0

I am learning web scraping using python but I can't get the desired result. Below is my code and the output

code

import bs4,requests
url = "https://twitter.com/24x7chess"
r = requests.get(url)
soup = bs4.BeautifulSoup(r.text,"html.parser")
soup.find_all("span",{"class":"account-group-inner"})
[]

Here is what I was trying to scrape

https://i.stack.imgur.com/tHo5S.png

I keep on getting an empty array. Please Help.

  • Why are you not using Twitter Official API? Web scrapping is not ideal for Twitter. – Saharsh Oct 21 '17 at 07:45
  • Actually I have just started with this and which is why I am going for more of a comprehensive path rather than just focusing on Twitter API –  Oct 21 '17 at 07:51

3 Answers3

2

Sites like Twitter load the content dynamically, which sometimes depends upon the browser you are using etc. And due to dynamic loading there could be some elements in the webpage which are lazily loaded, which means that the DOM is inflated dynamically, depending upon the user actions, The tag you are inspecting in your browser Inspect element, is inspected the fully dynamically inflated HTML, But the response you are getting using requests, is inflated HTML, or a simple DOM waiting to load the elements dynamically on the user actions which in your case while fetching from requests module is None.

I would suggest you to use selenium webdriver for scraping dynamic javascript web pages.

ZdaR
  • 22,343
  • 7
  • 66
  • 87
  • Hi. Thanks for taking out time. I have noticed something that I can scrape only the data which is there in the view source and not the data that I inspect on website. Could you please look into this? –  Oct 21 '17 at 07:31
  • @akulchhillar with requests you can only fetch the static DOM, for the required use case you need to use [`selenium`](http://selenium-python.readthedocs.io/) module – ZdaR Oct 21 '17 at 07:48
  • Thanks . I am learning selenium these days. by the way what if I use urllib for scrapping dynamic websites? –  Oct 21 '17 at 07:50
  • In my knowledge, `selenium` is the only popular option as of now, `requests`, `urllib`, etc are network libraries mainly used to get, send REST API end points and hence they are not developed to render dynamic javascript objects. – ZdaR Oct 21 '17 at 08:05
1

Try this. It will give you the items you probably look for. Selenium with BeautifulSoup is easy to handle. I've written it that way.
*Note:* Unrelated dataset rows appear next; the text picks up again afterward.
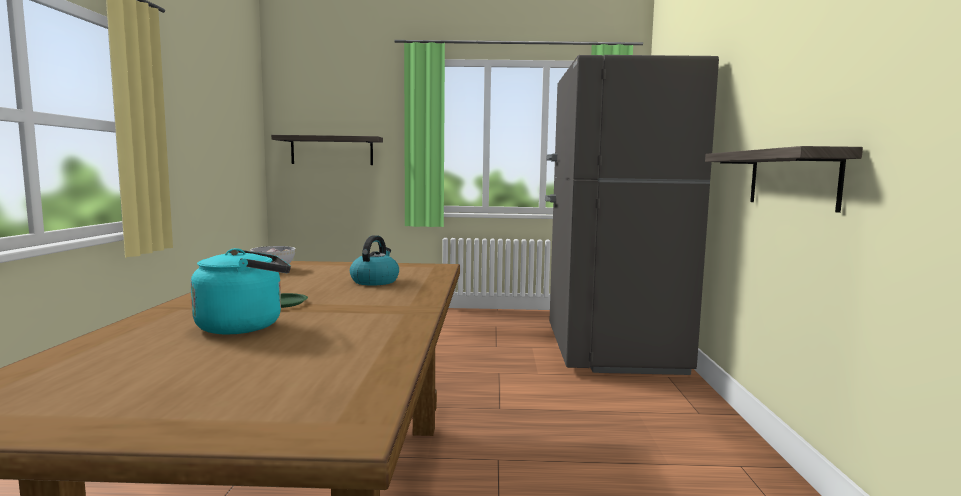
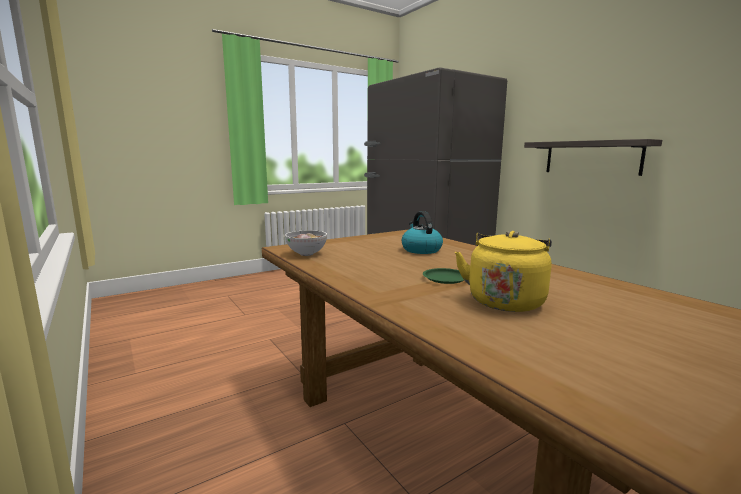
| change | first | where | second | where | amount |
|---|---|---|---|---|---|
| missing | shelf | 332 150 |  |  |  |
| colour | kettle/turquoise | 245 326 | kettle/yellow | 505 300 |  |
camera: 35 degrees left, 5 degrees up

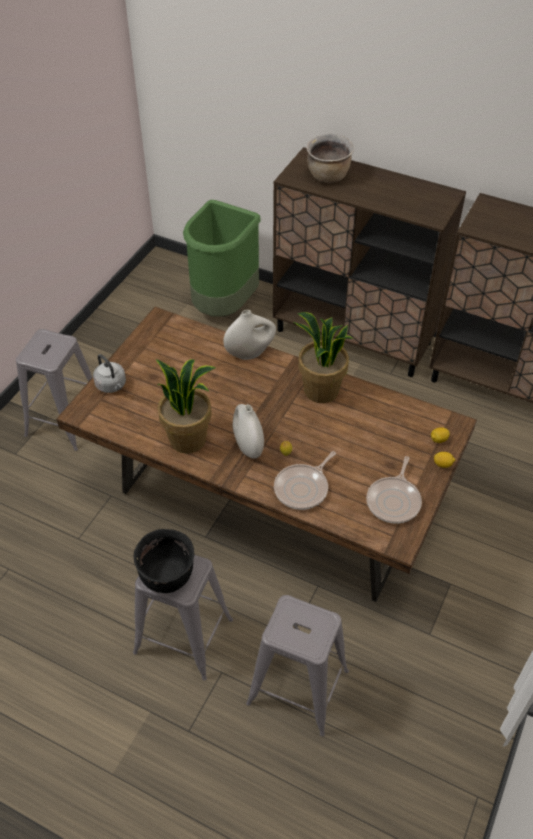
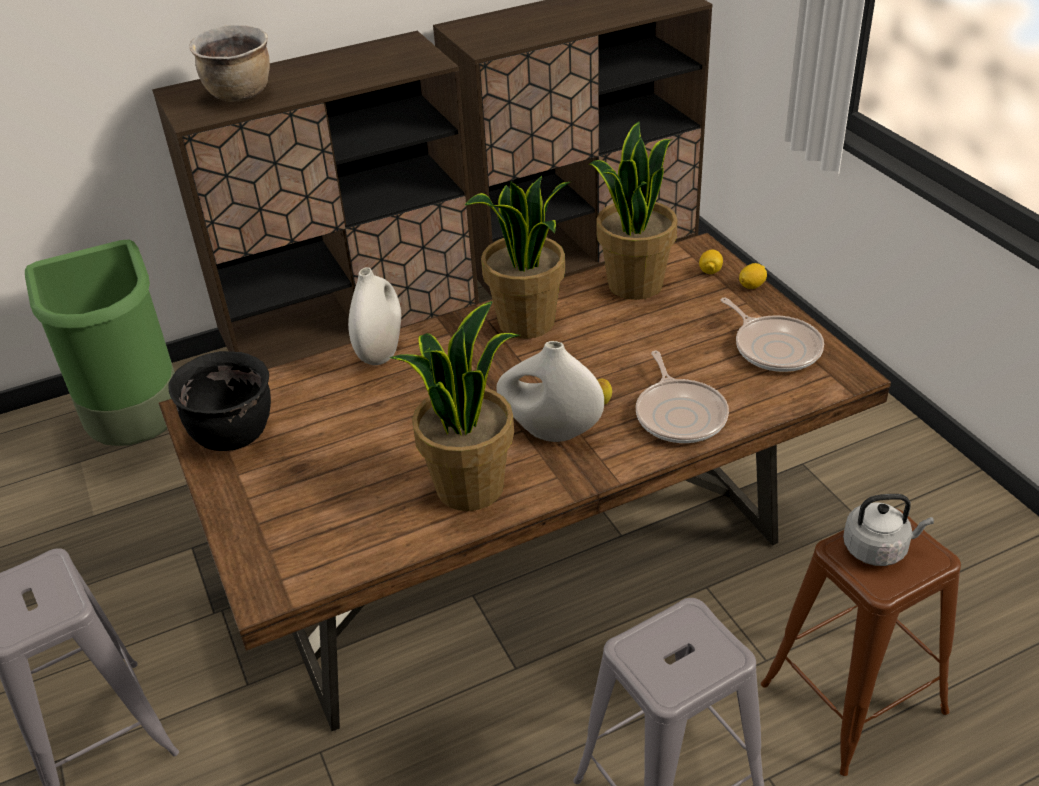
| change | first | where | second | where | amount |
|---|---|---|---|---|---|
| relocated | kettle/grey | 112 386 |  | 878 549 |  |
| relocated | cooking pot/black | 168 577 |  | 234 434 |  |
| colour | stool/grey | 298 687 | stool/brown | 854 697 |  |
| appeared |  |  | potted plant | 634 284 |  |
camera: 50 degrees left, 10 degrees down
Here it is.

from bs4 import BeautifulSoup 
from selenium import webdriver

driver = webdriver.Chrome()

driver.get("https://twitter.com/24x7chess")
soup = BeautifulSoup(driver.page_source,"lxml")
driver.quit()
for title in soup.select("#page-container"): 
    name = title.select(".ProfileHeaderCard-nameLink")[0].text.strip()
    location = title.select(".ProfileHeaderCard-locationText")[0].text.strip()
    tweets = title.select(".ProfileNav-value")[0].text.strip()
    following = title.select(".ProfileNav-value")[1].text.strip()
    followers = title.select(".ProfileNav-value")[2].text.strip()
    likes = title.select(".ProfileNav-value")[3].text.strip()
    print(name,location,tweets,following,followers,likes)

Output:

akul chhillar New Delhi, India 214 44 17 5
SIM
  • 21,997
  • 5
  • 37
  • 109
  • Thanks a lot. I have started using Selenium and it works like magic –  Oct 21 '17 at 16:07
  • If it works, make sure to mark this as an answer. Thanks. – SIM Oct 21 '17 at 16:30
  • Can I also use find_all method here instead of using select ? –  Oct 22 '17 at 02:24
  • Oh yeah, You can surely go on with `find_all` method as well. – SIM Oct 22 '17 at 02:50
  • how can I retrieve some data in a tag. For example if I have an anchor tag with a class name and a href with some value. I am able to target this anchor tag using class name but now I want to retrieve the value of href and store it. How can this be done ? –  Oct 22 '17 at 11:51
  • Open a new thread and drop here a link describing the requirement you expect to be fulfilled. Thanks. – SIM Oct 22 '17 at 11:53
0

You could have done the whole thing with requests rather than selenium

import requests
from bs4 import BeautifulSoup as bs
import re

r = requests.get('https://twitter.com/24x7chess')
soup = bs(r.content, 'lxml')
bio = re.sub(r'\n+',' ', soup.select_one('[name=description]')['content'])
stats_headers = ['Tweets', 'Following', 'Followers', 'Likes']
stats = [item['data-count'] for item in soup.select('[data-count]')]
data = dict(zip(stats_headers, stats))

print(bio, data)

QHarr
  • 83,427
  • 12
  • 54
  • 101